Thursday, November 5, 2020

11/5/20: En banc decision worth noting

 In United States v. Bacon, --- F.3d ---, No. 18-50120 (9th Cir. 2020) (en banc), the Court "consider[ed] what the proper remedy is on appeal when we conclude that a district court has erred under Daubert v. Merrell Dow Pharmaceuticals, Inc., 509 U.S. 579 (1993), by admitting or excluding expert testimony on one ground, but when we cannot tell from the record whether the admission or exclusion was nevertheless correct on other grounds."

Under prior Circuit law, the requisite remedy was to vacate the conviction and remand for a new trial.  

The Court overruled that precedent and held: "a bright-line rule requiring a specific remedy is inappropriate.
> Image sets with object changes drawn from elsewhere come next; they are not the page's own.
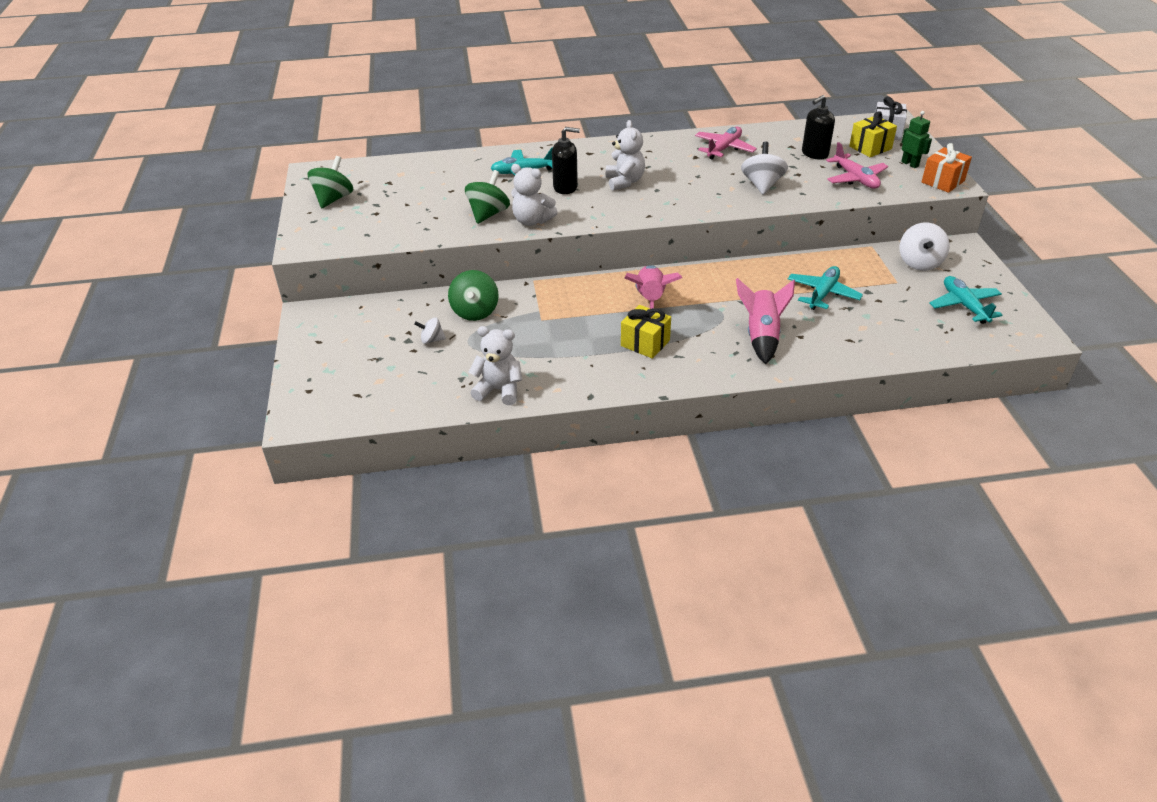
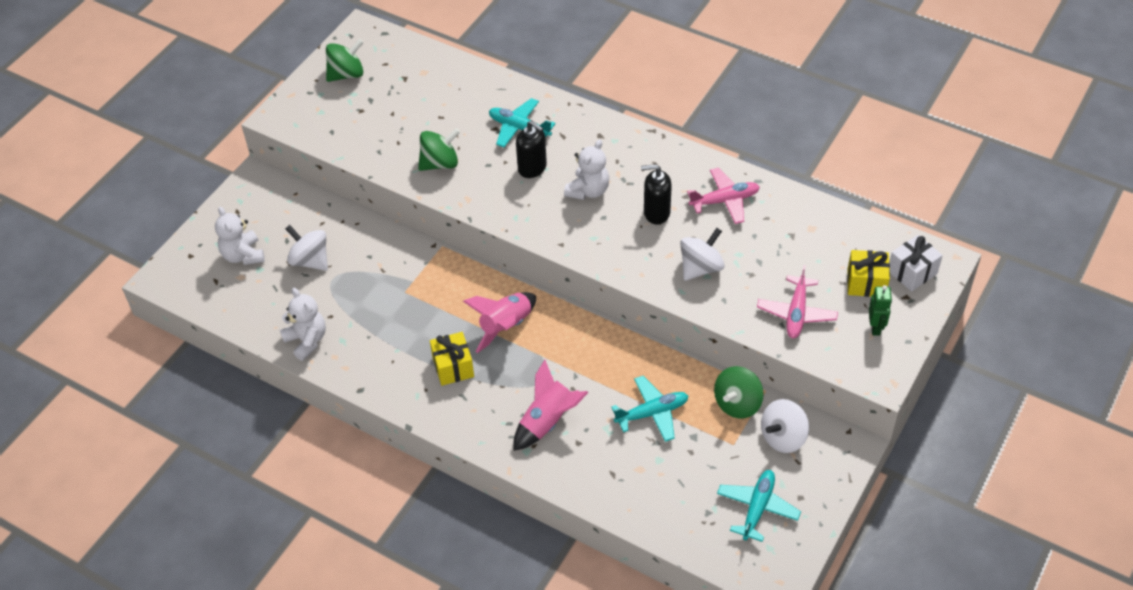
camera: 40 degrees right, 10 degrees up
white spinning top [414,317,446,344] -> white spinning top [285,225,328,271], size x1.77
green spinning top [448,270,499,321] -> green spinning top moved to [714,366,764,418]
white teddy bear [511,164,558,226] -> white teddy bear moved to [215,207,265,265]
black soap dispenser [802,95,835,159] -> black soap dispenser moved to [641,164,672,225]
orange gift [922,143,972,193] -> none

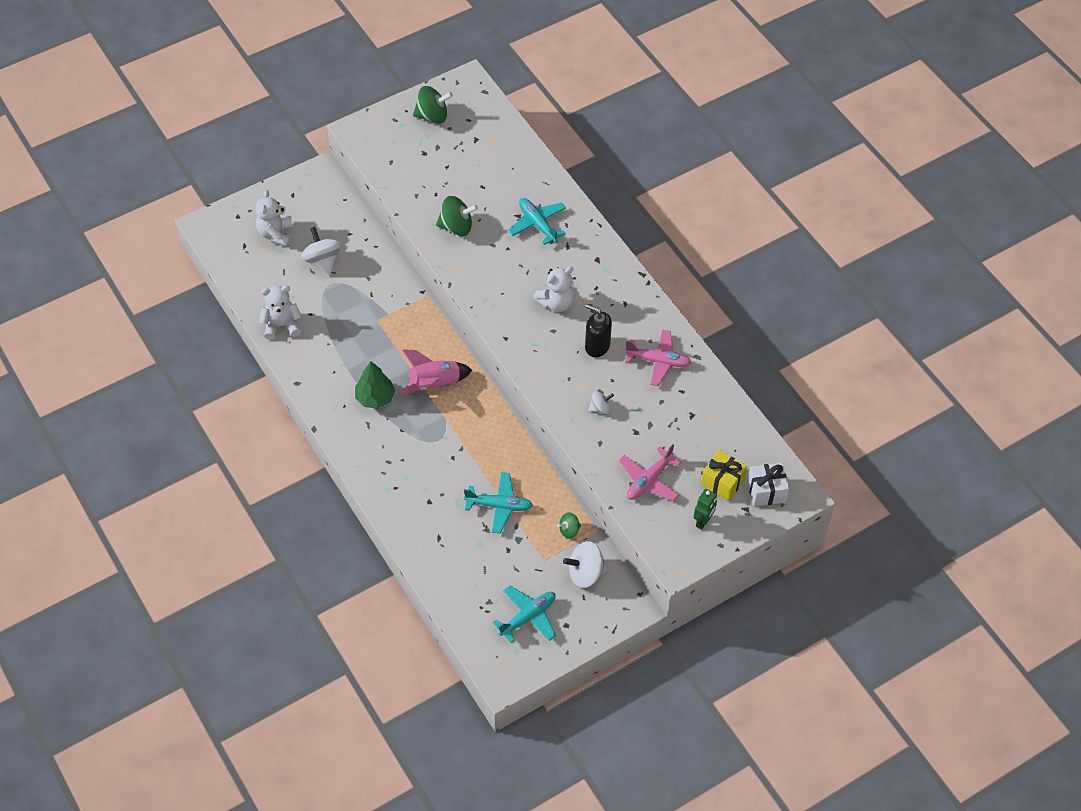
camera: 25 degrees right, 5 degrees up
white teddy bear [280,288,326,361] -> white teddy bear turned 90 degrees counterclockwise [259,285,302,340]
yellow gift [430,332,474,386] -> green tree [355,361,395,408]
pink rocket [513,360,589,451] -> none
black soap dispenser [516,120,547,178] -> none
white spinning top [680,228,724,281] -> white spinning top [589,391,614,414], size x0.57
green spinning top [714,366,764,418] -> green spinning top [557,512,581,539], size x0.57

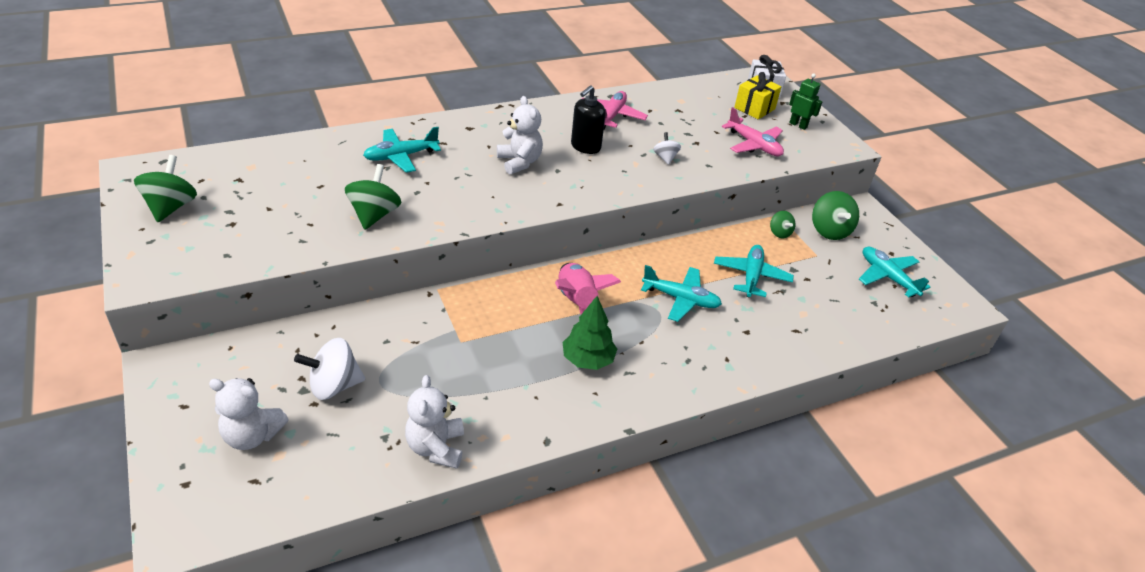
camera: 85 degrees left, 15 degrees down
white spinning top [563,541,608,588] -> green spinning top [812,191,859,240]
none -> turquoise plane [641,265,722,322]

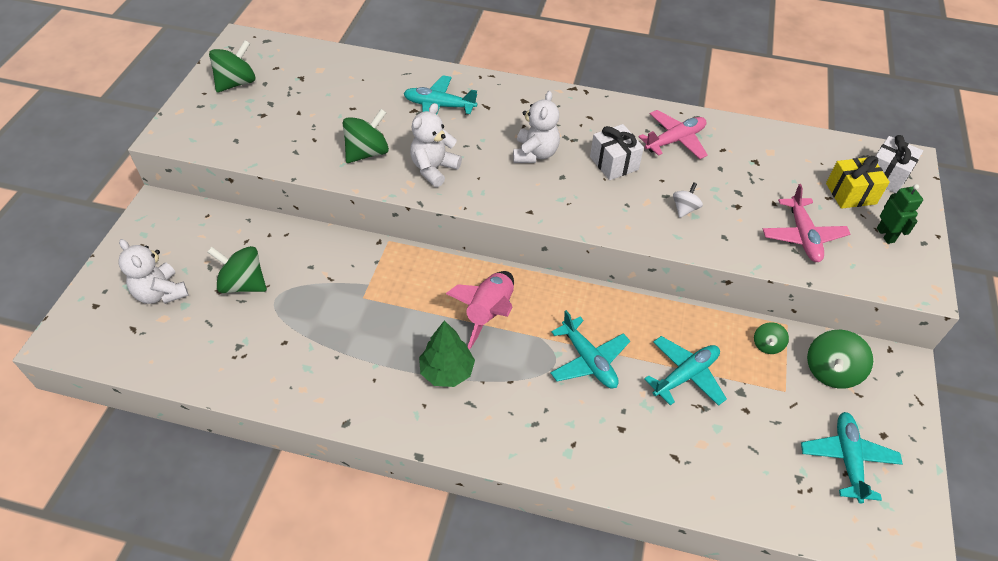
camera: 40 degrees right, 10 degrees up
white spinning top [294,338,365,400] -> green spinning top [208,246,267,293]
white teddy bear [405,375,464,469] -> white teddy bear moved to [410,103,462,187]
black soap dispenser [571,85,606,154] -> white gift [590,124,644,180]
Instead, each panel should fashion a remedy 'as may be just under the circumstances.' 28 U.S.C. § 2106. The remedy may include remanding for a new trial or remanding for the district court to first determine admissibility, then requiring a new trial only if that admissibility determination differs from that in the first trial."

The en banc Court remanded for a further remedy determination.  

But now the interesting part.  As noted, in reaching its conclusion, the Court relied on 28 U.S.C. 2106 (which happens to be one of my favorite statutes).  Section 2106 says: "The Supreme Court or any other court of appellate jurisdiction may affirm, modify, vacate, set aside or reverse any judgment, decree, or order of a court lawfully brought before it for review, and may remand the cause and direct the entry of such appropriate judgment, decree, or order, or require such further proceedings to be had as may be just under the circumstances."

To me, this opinion is an invitation for us to use section 2106 as the basis for requesting relief in all types of uncommon circumstances.  If anyone needs briefing, let me know. I've been beating this drum for years.